YOUR GOAL » Copy out every row below word for word, and leave out the pictures.

====== GIVEN RECORDS ======

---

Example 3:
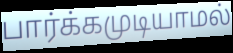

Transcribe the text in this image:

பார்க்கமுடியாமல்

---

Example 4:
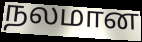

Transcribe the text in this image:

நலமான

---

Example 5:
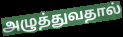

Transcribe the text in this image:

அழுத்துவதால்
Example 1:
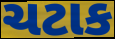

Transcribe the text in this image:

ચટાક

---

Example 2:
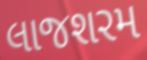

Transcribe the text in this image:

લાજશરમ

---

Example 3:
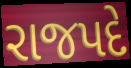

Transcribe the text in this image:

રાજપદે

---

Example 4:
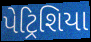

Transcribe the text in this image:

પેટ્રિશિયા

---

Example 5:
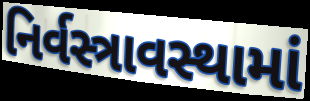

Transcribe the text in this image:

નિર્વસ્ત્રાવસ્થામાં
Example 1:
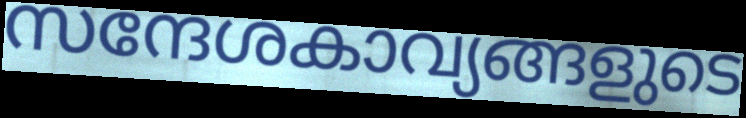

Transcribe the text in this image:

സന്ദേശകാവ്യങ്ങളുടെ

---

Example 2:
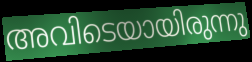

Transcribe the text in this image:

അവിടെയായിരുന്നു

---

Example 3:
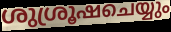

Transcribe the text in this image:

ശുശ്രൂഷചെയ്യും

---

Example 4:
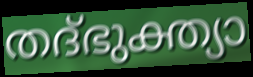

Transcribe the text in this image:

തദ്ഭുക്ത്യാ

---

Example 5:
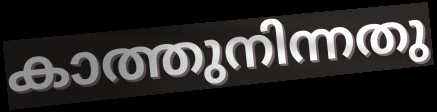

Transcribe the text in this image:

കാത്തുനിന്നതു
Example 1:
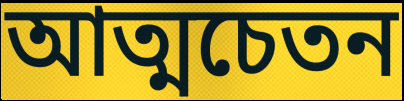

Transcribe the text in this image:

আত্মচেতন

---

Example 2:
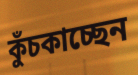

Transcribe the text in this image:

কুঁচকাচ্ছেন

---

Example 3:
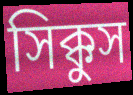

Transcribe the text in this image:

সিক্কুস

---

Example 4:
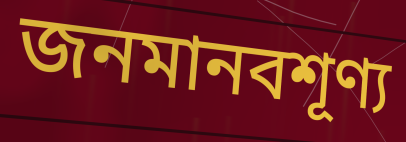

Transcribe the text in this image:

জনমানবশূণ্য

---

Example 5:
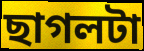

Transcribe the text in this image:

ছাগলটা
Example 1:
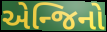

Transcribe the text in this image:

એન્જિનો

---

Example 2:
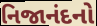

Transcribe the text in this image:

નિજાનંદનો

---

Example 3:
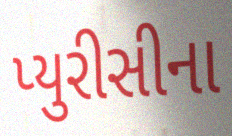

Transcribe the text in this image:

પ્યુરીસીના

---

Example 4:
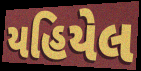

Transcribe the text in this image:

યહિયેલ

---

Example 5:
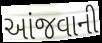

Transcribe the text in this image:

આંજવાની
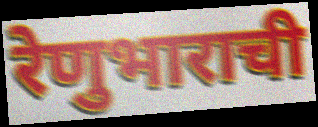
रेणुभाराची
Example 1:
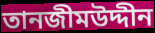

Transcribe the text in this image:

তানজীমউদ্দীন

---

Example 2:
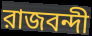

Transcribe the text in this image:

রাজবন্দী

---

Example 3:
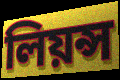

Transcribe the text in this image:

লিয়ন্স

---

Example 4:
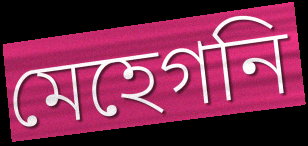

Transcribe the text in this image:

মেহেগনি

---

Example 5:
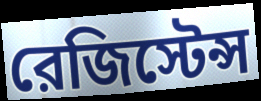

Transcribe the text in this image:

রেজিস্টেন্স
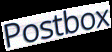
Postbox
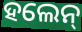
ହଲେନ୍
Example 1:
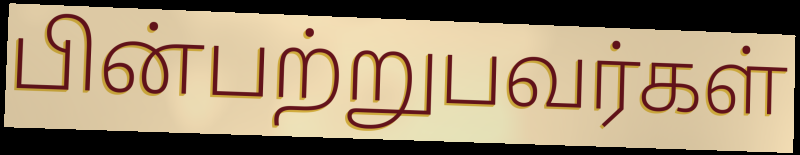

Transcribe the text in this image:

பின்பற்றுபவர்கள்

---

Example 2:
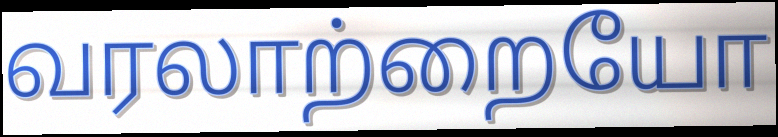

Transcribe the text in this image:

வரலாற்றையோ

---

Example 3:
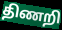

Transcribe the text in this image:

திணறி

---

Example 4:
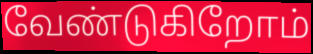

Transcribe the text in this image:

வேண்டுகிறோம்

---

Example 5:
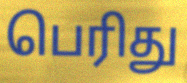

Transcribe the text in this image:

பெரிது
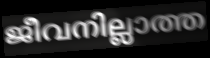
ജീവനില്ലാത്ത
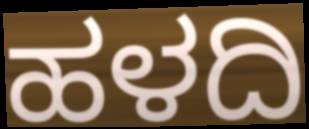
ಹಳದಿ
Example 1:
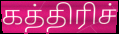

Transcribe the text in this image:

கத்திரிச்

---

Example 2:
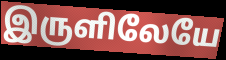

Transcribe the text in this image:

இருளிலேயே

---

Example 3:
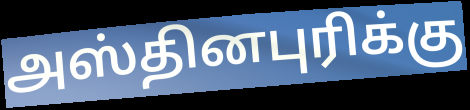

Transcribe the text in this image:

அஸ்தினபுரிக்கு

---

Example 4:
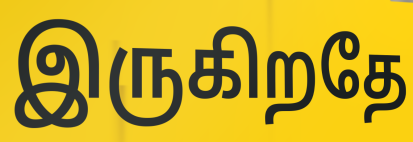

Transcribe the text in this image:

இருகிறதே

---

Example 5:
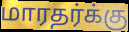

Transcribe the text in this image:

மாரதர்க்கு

======

RESULT OF THE EXERCISE »
---

Example 3:

Transcribe the text in this image:

பார்க்கமுடியாமல்

---

Example 4:

Transcribe the text in this image:

நலமான

---

Example 5:

Transcribe the text in this image:

அழுத்துவதால்
Example 1:

Transcribe the text in this image:

ચટાક

---

Example 2:

Transcribe the text in this image:

લાજશરમ

---

Example 3:

Transcribe the text in this image:

રાજપદે

---

Example 4:

Transcribe the text in this image:

પેટ્રિશિયા

---

Example 5:

Transcribe the text in this image:

નિર્વસ્ત્રાવસ્થામાં
Example 1:

Transcribe the text in this image:

സന്ദേശകാവ്യങ്ങളുടെ

---

Example 2:

Transcribe the text in this image:

അവിടെയായിരുന്നു

---

Example 3:

Transcribe the text in this image:

ശുശ്രൂഷചെയ്യും

---

Example 4:

Transcribe the text in this image:

തദ്ഭുക്ത്യാ

---

Example 5:

Transcribe the text in this image:

കാത്തുനിന്നതു
Example 1:

Transcribe the text in this image:

আত্মচেতন

---

Example 2:

Transcribe the text in this image:

কুঁচকাচ্ছেন

---

Example 3:

Transcribe the text in this image:

সিক্কুস

---

Example 4:

Transcribe the text in this image:

জনমানবশূণ্য

---

Example 5:

Transcribe the text in this image:

ছাগলটা
Example 1:

Transcribe the text in this image:

એન્જિનો

---

Example 2:

Transcribe the text in this image:

નિજાનંદનો

---

Example 3:

Transcribe the text in this image:

પ્યુરીસીના

---

Example 4:

Transcribe the text in this image:

યહિયેલ

---

Example 5:

Transcribe the text in this image:

આંજવાની
रेणुभाराची
Example 1:

Transcribe the text in this image:

তানজীমউদ্দীন

---

Example 2:

Transcribe the text in this image:

রাজবন্দী

---

Example 3:

Transcribe the text in this image:

লিয়ন্স

---

Example 4:

Transcribe the text in this image:

মেহেগনি

---

Example 5:

Transcribe the text in this image:

রেজিস্টেন্স
Postbox
ହଲେନ୍
Example 1:

Transcribe the text in this image:

பின்பற்றுபவர்கள்

---

Example 2:

Transcribe the text in this image:

வரலாற்றையோ

---

Example 3:

Transcribe the text in this image:

திணறி

---

Example 4:

Transcribe the text in this image:

வேண்டுகிறோம்

---

Example 5:

Transcribe the text in this image:

பெரிது
ജീവനില്ലാത്ത
ಹಳದಿ
Example 1:

Transcribe the text in this image:

கத்திரிச்

---

Example 2:

Transcribe the text in this image:

இருளிலேயே

---

Example 3:

Transcribe the text in this image:

அஸ்தினபுரிக்கு

---

Example 4:

Transcribe the text in this image:

இருகிறதே

---

Example 5:

Transcribe the text in this image:

மாரதர்க்கு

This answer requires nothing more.